TW boss looking to claw back cash from HBO’s distributors

Time Warner boss Jeff Bewkes is planning to get tough with HBO’s pay-TV partners, The Post has learned.

Under pressure from Wall Street to turbo-charge growth in every unit, Bewkes will press distributors when renewing deals to share more of the proceeds from HBO promotional subscribers, sources said.

Cable, satellite and telecom partners get to collect the most subscriber revenue if they can add accounts beyond a certain level.

They are known on Time Warner’s books as non-revenue-generating subscribers and are estimated to account for 10 percent to 15 percent of the 43.4 million HBO/Cinemax subscribers in the US.

“The upside [the partners are] enjoying now, HBO will look to share in re-negotiations,” one source familiar with HBO’s thinking told The Post.

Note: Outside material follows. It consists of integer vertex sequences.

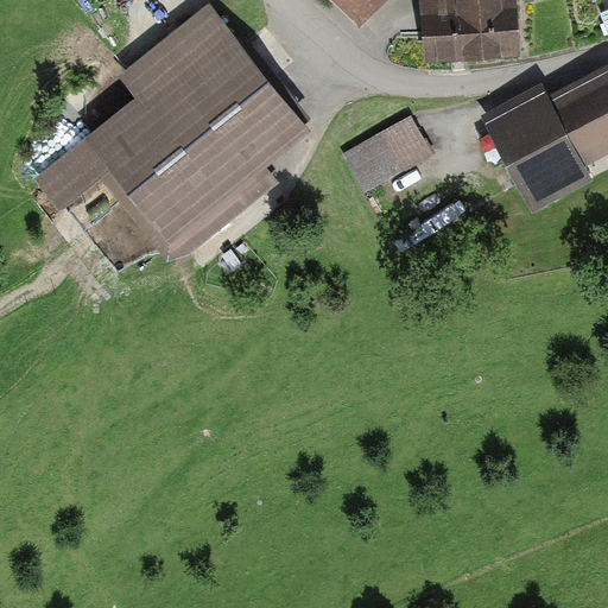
[(325,0),(353,27),(381,0),(325,0)]
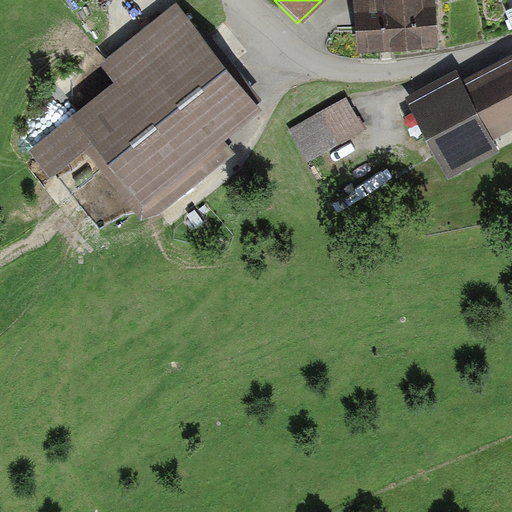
[(436,0),(352,0),(355,47),(439,41),(436,0)]
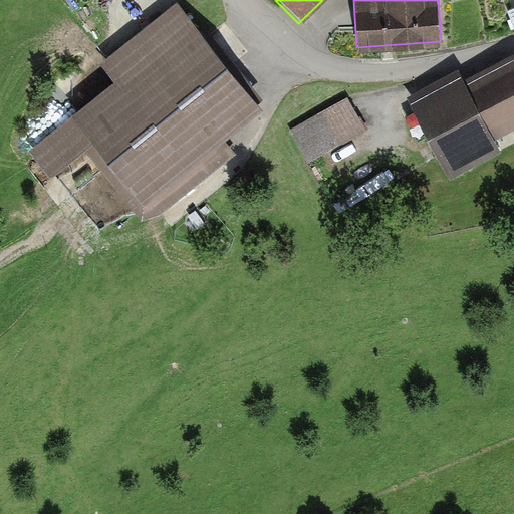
[(256,108),(179,4),(99,63),(115,83),(30,148),(49,174),(86,147),(142,222),(234,154),(220,136),(256,108)]
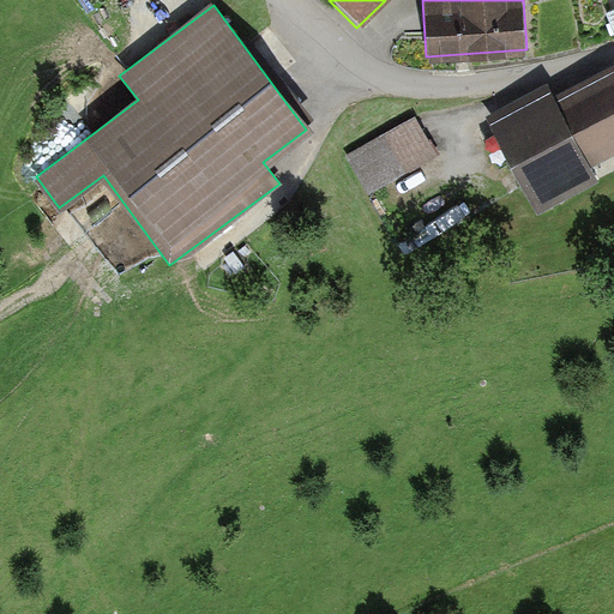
[(547,84),(487,116),(536,211),(596,179),(587,160),(613,144),(613,65),(554,97),(547,84)]
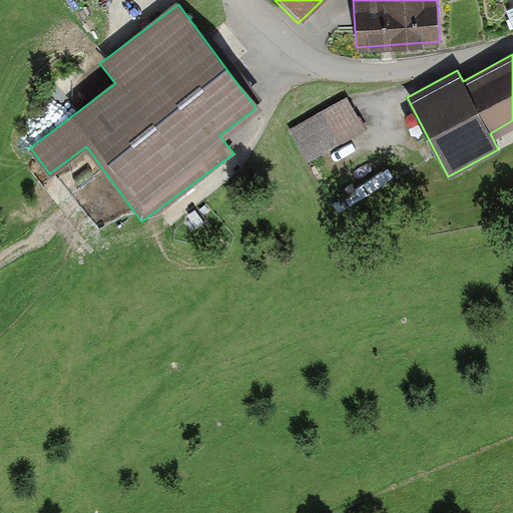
[(347,98),(292,129),(311,162),(366,131),(347,98)]
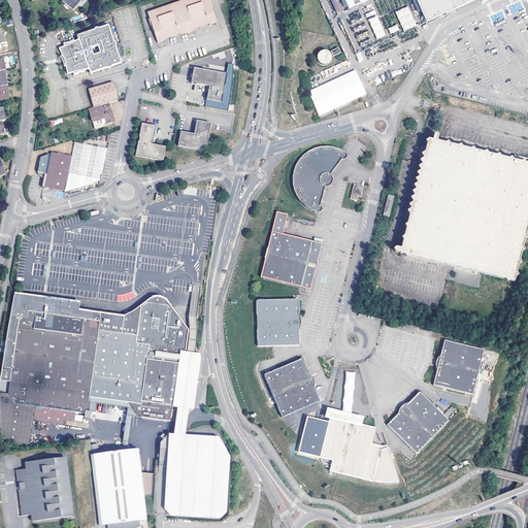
[(80,0),(65,0),(63,2),(72,10),(80,0)]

Each partnership deal differs as to threshold promotional levels, but in each case, HBO will look to claw back a bigger percentage of total subscriber revenue, the source added.

Bewkes might be well-armed for such a confrontation as video subscribers are disappearing fast at most cable operators and HBO is becoming a more powerful tool in keeping them around.

While the premium-TV category has been growing subscribers, the pay-TV universe lost a quarter of a million households.

On Time Warner’s last earnings call in April, CFO Howard Averill noted: “Our domestic subscriber trends remain positive, and similar to the past few quarters, the majority of recent subscriber additions have been non-revenue-generating. So, while that’s a good barometer of consumer demand for HBO, subscriber growth did not have a material impact on our revenue.”

That situation — growing demand, stagnant revenue — has raised some concern among Wall Street analysts, including Guggenheim Partners’ Michael Morris, who wants to know why HBO revenue, which grew only 4 percent in 2013, isn’t rising as fast as its pay-TV rivals.

Morris believes the ad-free premium network that airs “The Newsroom,” “Girls” and “Game of Thrones” should be doing as well as ESPN, Viacom and Discovery Communications, which are all growing faster.

“HBO is one of the top businesses in media, in my opinion, and yet it has been growing revenue at a conservative mid-single-digit pace and its paying subscriber numbers have been relatively flat,” Morris told The Post.

“I believe there’s pent-up economic value to exploit,” he added.

While HBO has all the hit shows, its sibling Cinemax has seen bigger growth domestically.

HBO ended 2013 with 29.3 million subscribers, according to SNL Kagan. At year-end in 2009, HBO was at 28.9 million subscribers.

Sister service Cinemax, meanwhile, had 12.2 million subscribers in 2009 and has grown to 14.1 million in the most recent year.

The two have a combined international subscriber count of 127 million.

Bloomberg reported earlier this week that HBO is also seeking to grow revenue by bundling itself with those customers who are only seeking broadband services.

HBO declined comment on any future moves.